───── Provided text ─────
My research and teaching interests are in critical race and whiteness studies, Islamophobia, counter-terrorism, security and surveillance, and refugee, asylum and migration. My research projects have explored the impact of counter-terrorism measures on British Muslims and institutional racism and race equality within higher education. My current project looks at counter-terrorism policing, citizenship stripping and human rights.
I am interested in working with PhD candidates whose projects relate to my research interests of racism and anti-racism, race and ethnicity/critical race and whiteness studies, including work on:
• Islamophobia
• Counter-terrorism, security and surveillance
• Refugee, asylum and migration
• Institutional racism and race equality
Publications
She is the author of Terror and the Dynamism of Islamophobia in 21st Century Britain: The Concentrationary Gothic (2021), published with Palgrave for a major series, Politics of Identity and Citizenship.
The book advances an original framework - the Concentrationary Gothic - to explore the terrors of counter-terrorism in the 'war on terror' context affecting Muslims in Britain through racialised surveillance and policing strategies operating at state, group (inter- and intra-), and individual levels in diverse contexts such as the street, workplace, public transport and the home. It situates these experiences within wider racial politics and theory, drawing connections to anti-Semitism, anti-blackness, anti-Irishness and whiteness, to delineate how racial terror has operated in both historical and contemporary contexts of colonialism, slavery, and the camp, and offering a unique point of analysis through the use of Gothic tropes of haunting, monstrosity and abjection.
She has also published in the British Journal of Sociology, Journal of Ethnic and Migration Studies, Ethnic and Racial Studies, Ethnicities, International Journal of Inclusive Education (forthcoming) and The Routledge International Handbook of Criminology and Human Rights on political blackness, Islamophobia, the impact of counter-terrorism measures on Muslim communities and families, the convergence of counter-terrorism measures and asylum regimes within the Syrian refugee ‘crisis’ and race equality and decolonisation within higher education.
───── Dataset rows ─────
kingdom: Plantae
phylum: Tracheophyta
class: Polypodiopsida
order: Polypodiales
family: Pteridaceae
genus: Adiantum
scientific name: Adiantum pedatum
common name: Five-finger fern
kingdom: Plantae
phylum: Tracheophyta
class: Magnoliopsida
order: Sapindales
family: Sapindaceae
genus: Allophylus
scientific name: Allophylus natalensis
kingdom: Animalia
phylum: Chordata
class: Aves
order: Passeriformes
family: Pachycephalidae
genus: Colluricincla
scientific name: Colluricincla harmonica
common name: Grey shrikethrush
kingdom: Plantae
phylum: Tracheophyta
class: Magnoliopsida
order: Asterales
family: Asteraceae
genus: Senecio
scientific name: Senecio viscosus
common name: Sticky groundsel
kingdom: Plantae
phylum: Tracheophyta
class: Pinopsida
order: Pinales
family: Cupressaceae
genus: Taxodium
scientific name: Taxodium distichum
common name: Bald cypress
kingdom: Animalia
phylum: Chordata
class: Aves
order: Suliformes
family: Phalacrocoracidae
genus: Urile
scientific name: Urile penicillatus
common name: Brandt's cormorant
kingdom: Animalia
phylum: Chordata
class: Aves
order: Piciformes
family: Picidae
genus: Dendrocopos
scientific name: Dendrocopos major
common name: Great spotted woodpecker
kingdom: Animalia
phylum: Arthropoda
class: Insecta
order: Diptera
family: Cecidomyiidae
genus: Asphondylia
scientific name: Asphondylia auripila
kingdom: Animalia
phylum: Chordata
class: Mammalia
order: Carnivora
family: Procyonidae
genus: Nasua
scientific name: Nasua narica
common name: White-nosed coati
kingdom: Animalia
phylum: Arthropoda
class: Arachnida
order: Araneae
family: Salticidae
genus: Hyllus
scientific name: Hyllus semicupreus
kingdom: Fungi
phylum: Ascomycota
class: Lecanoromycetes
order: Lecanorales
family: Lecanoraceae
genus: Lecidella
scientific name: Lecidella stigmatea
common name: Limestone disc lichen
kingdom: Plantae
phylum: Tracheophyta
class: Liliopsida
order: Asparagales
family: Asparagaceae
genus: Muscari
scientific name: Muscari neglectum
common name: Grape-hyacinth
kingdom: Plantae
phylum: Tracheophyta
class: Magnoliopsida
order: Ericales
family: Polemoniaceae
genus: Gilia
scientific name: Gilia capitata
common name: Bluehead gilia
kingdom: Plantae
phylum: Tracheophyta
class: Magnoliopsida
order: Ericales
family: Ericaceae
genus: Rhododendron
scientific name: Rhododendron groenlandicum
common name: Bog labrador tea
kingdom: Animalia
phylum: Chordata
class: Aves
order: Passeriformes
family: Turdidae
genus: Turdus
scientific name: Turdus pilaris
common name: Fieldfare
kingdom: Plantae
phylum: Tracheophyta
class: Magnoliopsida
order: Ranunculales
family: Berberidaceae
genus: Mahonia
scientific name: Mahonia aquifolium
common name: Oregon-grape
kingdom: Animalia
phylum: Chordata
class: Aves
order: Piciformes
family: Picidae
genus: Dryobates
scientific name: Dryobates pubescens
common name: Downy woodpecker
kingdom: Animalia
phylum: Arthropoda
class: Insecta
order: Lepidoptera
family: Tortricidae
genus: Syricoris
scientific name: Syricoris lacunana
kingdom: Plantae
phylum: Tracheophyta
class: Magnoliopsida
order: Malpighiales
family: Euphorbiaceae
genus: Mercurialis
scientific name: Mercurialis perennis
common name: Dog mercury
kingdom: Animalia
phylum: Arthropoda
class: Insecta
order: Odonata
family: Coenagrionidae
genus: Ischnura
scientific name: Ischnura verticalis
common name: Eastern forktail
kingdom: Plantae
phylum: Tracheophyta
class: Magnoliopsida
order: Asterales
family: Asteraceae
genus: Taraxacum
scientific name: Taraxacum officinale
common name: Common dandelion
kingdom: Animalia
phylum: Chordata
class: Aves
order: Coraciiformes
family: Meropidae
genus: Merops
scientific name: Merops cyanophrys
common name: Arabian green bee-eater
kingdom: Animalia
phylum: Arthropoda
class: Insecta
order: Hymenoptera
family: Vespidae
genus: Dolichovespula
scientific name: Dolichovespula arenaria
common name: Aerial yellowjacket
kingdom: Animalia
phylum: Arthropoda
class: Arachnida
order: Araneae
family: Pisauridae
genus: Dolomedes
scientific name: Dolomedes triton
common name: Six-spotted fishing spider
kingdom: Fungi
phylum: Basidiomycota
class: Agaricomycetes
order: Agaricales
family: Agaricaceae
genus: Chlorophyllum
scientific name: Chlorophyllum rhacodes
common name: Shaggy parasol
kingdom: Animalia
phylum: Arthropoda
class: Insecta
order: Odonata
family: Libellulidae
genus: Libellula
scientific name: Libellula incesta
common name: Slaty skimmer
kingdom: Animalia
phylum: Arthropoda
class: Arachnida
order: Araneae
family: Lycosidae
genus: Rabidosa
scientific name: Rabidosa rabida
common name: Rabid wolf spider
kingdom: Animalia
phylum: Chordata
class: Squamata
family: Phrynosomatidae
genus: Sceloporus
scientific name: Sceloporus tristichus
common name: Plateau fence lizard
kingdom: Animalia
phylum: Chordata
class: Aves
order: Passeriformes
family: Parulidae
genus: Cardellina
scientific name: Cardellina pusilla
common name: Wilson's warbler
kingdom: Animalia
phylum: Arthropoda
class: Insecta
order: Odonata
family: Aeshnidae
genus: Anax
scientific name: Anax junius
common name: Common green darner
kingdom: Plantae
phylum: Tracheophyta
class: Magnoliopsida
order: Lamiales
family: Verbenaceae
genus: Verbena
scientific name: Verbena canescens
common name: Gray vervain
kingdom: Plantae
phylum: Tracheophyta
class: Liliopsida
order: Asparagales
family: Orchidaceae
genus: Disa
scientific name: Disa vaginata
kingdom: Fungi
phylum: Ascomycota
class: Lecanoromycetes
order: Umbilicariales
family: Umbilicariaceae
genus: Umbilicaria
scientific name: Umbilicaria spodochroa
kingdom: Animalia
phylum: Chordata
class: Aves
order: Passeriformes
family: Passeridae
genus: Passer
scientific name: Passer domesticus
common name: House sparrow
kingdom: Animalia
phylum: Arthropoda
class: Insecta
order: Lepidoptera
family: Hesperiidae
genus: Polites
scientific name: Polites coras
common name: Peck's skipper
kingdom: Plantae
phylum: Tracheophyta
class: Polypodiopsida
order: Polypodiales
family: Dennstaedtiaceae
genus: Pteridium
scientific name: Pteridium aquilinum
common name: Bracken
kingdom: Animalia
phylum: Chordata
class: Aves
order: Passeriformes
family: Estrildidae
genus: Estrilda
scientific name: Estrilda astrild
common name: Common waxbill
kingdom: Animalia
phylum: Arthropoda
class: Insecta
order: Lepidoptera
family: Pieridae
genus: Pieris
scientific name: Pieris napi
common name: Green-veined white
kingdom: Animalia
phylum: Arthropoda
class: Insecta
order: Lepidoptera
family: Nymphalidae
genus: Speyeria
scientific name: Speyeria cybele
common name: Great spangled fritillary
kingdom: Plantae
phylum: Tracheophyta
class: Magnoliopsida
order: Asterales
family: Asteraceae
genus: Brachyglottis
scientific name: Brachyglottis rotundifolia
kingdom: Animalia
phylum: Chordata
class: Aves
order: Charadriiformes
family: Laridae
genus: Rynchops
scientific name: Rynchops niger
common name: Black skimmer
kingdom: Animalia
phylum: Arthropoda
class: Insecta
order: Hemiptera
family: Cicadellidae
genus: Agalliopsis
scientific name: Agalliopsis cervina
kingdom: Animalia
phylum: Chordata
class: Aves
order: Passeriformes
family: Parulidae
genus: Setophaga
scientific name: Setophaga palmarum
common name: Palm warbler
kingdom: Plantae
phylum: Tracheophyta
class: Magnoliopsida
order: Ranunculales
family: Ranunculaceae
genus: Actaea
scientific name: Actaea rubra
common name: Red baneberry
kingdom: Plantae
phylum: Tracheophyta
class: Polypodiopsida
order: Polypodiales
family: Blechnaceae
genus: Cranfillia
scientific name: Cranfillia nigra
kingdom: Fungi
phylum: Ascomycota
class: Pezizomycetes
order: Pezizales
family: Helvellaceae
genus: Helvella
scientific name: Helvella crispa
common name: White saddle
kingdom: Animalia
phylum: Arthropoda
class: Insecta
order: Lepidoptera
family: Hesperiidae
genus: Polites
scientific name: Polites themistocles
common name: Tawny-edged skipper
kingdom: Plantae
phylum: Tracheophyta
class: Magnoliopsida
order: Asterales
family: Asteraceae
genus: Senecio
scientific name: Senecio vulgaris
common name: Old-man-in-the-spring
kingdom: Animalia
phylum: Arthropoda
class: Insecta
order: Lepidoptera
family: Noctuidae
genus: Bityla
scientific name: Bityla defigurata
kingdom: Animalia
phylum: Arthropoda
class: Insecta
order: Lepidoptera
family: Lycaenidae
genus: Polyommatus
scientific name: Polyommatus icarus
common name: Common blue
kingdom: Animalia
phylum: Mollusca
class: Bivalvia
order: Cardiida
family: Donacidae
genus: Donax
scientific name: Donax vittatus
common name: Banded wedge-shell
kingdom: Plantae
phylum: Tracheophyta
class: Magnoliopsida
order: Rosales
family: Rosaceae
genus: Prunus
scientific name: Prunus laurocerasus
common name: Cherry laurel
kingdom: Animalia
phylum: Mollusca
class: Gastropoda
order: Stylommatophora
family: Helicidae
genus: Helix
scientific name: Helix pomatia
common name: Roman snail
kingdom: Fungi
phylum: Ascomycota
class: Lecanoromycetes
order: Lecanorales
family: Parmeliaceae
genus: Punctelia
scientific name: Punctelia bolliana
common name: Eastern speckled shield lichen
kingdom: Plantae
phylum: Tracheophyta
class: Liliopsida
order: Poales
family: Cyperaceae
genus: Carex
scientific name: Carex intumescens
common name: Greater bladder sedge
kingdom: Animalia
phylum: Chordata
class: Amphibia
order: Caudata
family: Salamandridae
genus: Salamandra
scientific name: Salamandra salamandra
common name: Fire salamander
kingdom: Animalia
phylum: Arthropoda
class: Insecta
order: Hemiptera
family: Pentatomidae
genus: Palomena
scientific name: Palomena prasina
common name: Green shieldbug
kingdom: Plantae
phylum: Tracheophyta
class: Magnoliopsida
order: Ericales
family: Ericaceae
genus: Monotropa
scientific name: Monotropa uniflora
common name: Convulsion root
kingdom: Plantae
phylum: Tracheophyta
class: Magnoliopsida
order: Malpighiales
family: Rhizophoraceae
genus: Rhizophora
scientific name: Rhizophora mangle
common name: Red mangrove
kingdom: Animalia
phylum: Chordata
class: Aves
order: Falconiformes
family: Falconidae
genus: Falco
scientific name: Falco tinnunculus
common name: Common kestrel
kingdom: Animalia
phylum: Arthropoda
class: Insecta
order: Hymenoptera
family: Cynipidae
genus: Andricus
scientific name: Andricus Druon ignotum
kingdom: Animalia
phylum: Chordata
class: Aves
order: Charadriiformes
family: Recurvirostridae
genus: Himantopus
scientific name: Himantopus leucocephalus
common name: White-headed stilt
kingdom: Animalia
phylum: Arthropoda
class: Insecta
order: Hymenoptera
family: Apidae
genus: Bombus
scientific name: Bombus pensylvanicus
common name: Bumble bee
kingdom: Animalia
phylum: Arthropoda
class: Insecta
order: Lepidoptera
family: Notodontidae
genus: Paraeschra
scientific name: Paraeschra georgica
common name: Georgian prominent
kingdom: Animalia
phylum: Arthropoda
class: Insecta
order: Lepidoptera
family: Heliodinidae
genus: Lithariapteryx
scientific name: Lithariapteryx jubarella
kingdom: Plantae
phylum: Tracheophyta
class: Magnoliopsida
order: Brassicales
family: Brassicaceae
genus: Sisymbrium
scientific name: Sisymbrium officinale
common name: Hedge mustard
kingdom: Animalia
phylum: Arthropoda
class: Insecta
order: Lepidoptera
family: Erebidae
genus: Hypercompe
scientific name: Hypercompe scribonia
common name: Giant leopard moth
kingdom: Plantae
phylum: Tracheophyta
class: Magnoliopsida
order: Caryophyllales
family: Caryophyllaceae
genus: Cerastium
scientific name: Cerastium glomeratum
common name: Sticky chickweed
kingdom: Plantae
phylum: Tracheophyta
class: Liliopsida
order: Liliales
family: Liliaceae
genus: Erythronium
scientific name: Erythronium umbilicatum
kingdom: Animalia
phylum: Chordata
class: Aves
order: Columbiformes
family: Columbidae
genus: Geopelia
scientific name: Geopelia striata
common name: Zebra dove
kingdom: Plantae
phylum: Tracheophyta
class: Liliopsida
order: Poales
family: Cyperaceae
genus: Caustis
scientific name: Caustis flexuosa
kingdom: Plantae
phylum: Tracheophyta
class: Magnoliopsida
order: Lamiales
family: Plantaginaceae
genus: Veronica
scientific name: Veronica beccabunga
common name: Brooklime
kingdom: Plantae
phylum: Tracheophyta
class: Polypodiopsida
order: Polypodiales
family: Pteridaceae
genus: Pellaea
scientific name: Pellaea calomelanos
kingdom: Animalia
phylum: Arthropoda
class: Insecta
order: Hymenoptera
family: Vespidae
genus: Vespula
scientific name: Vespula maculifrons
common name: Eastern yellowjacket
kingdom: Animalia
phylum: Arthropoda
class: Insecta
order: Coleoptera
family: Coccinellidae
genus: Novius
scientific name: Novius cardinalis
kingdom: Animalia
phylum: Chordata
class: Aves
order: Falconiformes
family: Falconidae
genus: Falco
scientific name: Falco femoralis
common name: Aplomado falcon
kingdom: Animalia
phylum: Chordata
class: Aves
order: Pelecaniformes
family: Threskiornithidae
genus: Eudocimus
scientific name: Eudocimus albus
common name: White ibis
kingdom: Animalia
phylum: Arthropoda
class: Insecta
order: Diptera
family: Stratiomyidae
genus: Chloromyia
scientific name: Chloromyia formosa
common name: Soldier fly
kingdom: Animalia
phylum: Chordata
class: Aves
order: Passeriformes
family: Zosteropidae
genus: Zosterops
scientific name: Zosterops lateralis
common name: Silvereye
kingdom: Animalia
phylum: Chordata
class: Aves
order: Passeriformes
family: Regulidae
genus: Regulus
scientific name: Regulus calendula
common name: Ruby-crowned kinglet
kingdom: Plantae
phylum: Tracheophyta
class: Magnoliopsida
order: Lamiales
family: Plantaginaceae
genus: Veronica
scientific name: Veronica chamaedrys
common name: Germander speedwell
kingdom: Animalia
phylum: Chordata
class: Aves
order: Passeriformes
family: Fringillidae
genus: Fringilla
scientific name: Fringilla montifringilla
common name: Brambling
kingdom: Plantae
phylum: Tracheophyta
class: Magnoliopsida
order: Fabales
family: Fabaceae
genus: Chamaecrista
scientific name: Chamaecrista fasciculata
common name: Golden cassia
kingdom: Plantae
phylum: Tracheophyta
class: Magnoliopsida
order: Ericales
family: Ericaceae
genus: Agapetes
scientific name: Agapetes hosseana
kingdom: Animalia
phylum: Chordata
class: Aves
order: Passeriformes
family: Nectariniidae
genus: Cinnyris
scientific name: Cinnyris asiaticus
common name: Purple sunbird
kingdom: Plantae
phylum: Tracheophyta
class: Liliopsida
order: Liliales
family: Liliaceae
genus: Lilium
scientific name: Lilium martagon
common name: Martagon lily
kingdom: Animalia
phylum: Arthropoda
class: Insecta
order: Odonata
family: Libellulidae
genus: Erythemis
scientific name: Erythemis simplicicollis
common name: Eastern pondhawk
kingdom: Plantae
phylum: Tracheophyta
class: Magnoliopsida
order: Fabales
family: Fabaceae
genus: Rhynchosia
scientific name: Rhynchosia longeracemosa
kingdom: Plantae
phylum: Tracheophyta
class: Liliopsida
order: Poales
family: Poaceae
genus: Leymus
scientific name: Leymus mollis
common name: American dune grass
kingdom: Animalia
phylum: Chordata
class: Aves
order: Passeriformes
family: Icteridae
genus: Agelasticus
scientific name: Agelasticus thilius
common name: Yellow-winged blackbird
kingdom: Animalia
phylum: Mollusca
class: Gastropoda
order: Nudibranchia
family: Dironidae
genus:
─────
* **What you need to do**:
[a] Write out the research profile word for word, everything from "She has also" down to "decolonisation within higher education.".
[b] Answer these from the research profile:
(i) What does the current project look at?
(ii) Which publisher brought out the book on the Concentrationary Gothic, and in what year?
(iii) Which journal is marked as forthcoming?
[c] Keep writing the research profile, starting right after its last sentence.
The entries aren't needed for anything here.

* **Outputs**:
[a]
She has also published in the British Journal of Sociology, Journal of Ethnic and Migration Studies, Ethnic and Racial Studies, Ethnicities, International Journal of Inclusive Education (forthcoming) and The Routledge International Handbook of Criminology and Human Rights on political blackness, Islamophobia, the impact of counter-terrorism measures on Muslim communities and families, the convergence of counter-terrorism measures and asylum regimes within the Syrian refugee ‘crisis’ and race equality and decolonisation within higher education.

[b]
(i) Counter-terrorism policing, citizenship stripping and human rights.
(ii) Palgrave, in 2021.
(iii) International Journal of Inclusive Education.

[c]
Dr Madeline-Sophie (Maddy) Abbas completed her PhD in Sociology at the University of Leeds, funded by a University Research Scholarship. She is a critical race scholar and activist engaged in anti-racism, decolonisation and social justice. She joined Lancaster in September 2022 as a Senior Lecturer in Racism and Anti-Racism in the Department of Sociology.
Previous posts include Senior Lecturer in Criminology and Sociology at Leeds Trinity University, Lecturer in Sociology at the University of Manchester, Research Associate at Cambridge University for the Cambridge Migration Research Network, now the Centre for the Study of Human Movement, Lecturer in Sociology at Oxford Brookes University, and Teaching Assistant at the University of Leeds.
Her recent Research England’s policy support funded project (2022) explored the impact of Prevent and related legislation on British Muslims’ experiences of citizenship and wider issues of citizenship deprivation and human rights in the context of counter-terrorism and security.
Racisms and Racial Formations SOCL243 - module lead (second year)
MA Dissertation SOCL949 - module lead (MA)
Contemporary Issues in Global Social Theory - guest lecturer (MA)
Gender and Women's Studies - guest lecturer (first year)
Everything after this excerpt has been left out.